| Work required |
Please give back only the lines below from the one containing "part: (219, 239) -> (288, 70), size x1.6" to the one containing "line: (377, 339)", each repeated word for word, both ends included.

| Task inputs |
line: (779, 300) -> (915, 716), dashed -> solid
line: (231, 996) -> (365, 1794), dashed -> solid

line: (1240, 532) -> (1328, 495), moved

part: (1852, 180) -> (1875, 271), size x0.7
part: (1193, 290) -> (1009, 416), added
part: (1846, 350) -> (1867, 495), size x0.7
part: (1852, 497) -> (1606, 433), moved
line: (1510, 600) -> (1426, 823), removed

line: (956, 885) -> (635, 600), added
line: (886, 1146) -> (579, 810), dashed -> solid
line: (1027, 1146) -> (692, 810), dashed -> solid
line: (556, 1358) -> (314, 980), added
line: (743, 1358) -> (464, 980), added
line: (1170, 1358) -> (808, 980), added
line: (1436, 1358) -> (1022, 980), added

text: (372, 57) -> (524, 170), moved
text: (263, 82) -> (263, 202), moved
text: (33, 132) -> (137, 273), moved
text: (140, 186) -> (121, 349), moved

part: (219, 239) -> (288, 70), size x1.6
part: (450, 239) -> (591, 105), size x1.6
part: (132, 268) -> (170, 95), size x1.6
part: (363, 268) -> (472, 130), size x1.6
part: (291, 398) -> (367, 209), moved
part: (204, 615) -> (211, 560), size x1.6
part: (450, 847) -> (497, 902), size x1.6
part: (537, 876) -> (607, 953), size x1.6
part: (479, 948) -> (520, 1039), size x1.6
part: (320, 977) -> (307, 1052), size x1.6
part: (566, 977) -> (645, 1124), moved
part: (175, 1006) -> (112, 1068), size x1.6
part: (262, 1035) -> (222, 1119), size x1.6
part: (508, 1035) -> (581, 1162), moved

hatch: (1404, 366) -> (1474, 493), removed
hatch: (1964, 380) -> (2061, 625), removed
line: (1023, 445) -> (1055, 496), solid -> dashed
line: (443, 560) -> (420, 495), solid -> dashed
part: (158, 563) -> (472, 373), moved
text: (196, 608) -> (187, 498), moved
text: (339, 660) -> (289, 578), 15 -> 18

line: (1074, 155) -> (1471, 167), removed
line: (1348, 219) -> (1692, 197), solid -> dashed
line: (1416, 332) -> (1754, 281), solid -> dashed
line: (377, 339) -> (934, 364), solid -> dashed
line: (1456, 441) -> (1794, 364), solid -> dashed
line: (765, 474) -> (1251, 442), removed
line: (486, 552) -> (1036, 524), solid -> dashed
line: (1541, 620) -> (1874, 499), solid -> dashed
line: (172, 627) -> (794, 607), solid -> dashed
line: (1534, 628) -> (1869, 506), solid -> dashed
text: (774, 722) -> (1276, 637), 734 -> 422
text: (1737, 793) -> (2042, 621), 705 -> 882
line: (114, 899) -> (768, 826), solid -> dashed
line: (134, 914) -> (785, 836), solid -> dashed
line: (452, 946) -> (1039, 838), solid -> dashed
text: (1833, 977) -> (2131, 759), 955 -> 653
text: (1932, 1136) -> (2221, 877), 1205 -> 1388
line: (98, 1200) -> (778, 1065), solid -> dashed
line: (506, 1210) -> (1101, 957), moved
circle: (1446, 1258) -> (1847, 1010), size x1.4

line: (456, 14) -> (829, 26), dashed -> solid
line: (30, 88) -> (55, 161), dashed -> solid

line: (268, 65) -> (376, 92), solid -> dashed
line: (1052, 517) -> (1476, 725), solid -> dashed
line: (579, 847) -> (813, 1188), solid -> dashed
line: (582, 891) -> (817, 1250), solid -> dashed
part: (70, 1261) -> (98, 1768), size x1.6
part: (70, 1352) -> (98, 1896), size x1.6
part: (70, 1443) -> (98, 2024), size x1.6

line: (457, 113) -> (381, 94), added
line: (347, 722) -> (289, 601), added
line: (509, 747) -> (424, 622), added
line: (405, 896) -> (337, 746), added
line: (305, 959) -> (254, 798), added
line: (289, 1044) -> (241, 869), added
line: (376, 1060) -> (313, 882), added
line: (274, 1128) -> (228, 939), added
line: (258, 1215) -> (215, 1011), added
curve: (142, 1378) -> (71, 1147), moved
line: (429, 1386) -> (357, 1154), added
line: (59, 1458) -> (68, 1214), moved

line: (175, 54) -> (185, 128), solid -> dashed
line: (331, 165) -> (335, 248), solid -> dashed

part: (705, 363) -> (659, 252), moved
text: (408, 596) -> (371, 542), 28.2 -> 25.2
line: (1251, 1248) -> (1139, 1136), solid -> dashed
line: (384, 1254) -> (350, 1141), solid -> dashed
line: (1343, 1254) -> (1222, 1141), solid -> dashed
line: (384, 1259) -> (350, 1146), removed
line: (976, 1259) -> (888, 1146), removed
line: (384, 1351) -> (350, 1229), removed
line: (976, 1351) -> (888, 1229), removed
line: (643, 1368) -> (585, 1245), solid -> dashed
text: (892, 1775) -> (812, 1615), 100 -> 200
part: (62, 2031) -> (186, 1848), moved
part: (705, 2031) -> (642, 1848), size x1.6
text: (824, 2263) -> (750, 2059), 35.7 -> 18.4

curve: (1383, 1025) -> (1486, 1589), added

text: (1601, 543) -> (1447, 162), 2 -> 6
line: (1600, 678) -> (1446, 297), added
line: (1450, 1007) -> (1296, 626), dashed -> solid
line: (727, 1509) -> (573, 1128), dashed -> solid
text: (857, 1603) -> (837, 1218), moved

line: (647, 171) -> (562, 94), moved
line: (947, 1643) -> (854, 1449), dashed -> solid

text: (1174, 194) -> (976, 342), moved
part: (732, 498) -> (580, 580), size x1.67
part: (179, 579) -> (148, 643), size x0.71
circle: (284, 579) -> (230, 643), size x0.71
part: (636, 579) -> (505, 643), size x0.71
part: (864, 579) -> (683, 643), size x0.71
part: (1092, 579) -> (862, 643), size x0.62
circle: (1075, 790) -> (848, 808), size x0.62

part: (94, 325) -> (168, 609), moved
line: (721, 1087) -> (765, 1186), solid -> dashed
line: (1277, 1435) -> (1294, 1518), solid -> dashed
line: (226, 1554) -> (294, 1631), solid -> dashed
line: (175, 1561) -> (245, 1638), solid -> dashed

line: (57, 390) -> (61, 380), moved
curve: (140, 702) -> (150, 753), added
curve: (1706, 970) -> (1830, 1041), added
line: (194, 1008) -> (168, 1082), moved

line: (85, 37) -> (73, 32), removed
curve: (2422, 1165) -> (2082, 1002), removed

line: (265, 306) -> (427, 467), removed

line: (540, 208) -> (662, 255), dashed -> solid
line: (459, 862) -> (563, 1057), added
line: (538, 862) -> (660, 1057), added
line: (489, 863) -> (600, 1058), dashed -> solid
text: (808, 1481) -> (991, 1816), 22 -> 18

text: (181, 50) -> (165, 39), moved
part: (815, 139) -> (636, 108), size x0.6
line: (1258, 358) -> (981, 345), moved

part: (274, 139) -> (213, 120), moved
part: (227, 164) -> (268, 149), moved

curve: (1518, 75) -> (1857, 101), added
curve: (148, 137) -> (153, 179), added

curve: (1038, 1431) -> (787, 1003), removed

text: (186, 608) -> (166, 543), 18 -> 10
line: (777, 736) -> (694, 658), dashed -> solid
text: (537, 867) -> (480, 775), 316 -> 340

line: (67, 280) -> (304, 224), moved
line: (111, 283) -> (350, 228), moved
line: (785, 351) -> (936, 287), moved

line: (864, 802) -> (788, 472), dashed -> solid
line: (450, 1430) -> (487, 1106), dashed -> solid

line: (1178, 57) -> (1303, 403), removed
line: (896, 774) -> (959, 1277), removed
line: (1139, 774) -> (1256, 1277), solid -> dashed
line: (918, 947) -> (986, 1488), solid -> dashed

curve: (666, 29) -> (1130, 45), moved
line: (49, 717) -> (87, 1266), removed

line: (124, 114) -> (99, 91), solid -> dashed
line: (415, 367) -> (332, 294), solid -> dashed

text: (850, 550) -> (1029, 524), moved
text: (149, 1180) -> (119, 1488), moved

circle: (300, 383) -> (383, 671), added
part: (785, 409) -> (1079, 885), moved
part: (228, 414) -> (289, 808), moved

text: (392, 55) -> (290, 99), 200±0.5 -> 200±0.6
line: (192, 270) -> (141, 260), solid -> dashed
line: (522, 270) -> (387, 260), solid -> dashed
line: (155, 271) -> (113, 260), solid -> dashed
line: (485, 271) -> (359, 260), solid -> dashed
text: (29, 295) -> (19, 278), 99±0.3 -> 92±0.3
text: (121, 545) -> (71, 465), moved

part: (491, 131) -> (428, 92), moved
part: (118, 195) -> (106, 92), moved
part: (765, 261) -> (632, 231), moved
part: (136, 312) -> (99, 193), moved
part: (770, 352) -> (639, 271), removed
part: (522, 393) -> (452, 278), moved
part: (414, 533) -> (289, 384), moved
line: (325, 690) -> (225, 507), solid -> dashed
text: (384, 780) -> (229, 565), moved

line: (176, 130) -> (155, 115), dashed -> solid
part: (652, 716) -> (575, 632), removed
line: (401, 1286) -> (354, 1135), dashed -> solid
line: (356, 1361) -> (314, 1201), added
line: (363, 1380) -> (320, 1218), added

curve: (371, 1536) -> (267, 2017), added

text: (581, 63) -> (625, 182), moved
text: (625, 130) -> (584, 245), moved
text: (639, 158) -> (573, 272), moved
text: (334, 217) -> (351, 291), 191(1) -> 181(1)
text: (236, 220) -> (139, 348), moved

| Output below |
part: (219, 239) -> (288, 70), size x1.6
part: (450, 239) -> (591, 105), size x1.6
part: (132, 268) -> (170, 95), size x1.6
part: (363, 268) -> (472, 130), size x1.6
part: (291, 398) -> (367, 209), moved
part: (204, 615) -> (211, 560), size x1.6
part: (450, 847) -> (497, 902), size x1.6
part: (537, 876) -> (607, 953), size x1.6
part: (479, 948) -> (520, 1039), size x1.6
part: (320, 977) -> (307, 1052), size x1.6
part: (566, 977) -> (645, 1124), moved
part: (175, 1006) -> (112, 1068), size x1.6
part: (262, 1035) -> (222, 1119), size x1.6
part: (508, 1035) -> (581, 1162), moved

hatch: (1404, 366) -> (1474, 493), removed
hatch: (1964, 380) -> (2061, 625), removed
line: (1023, 445) -> (1055, 496), solid -> dashed
line: (443, 560) -> (420, 495), solid -> dashed
part: (158, 563) -> (472, 373), moved
text: (196, 608) -> (187, 498), moved
text: (339, 660) -> (289, 578), 15 -> 18

line: (1074, 155) -> (1471, 167), removed
line: (1348, 219) -> (1692, 197), solid -> dashed
line: (1416, 332) -> (1754, 281), solid -> dashed
line: (377, 339) -> (934, 364), solid -> dashed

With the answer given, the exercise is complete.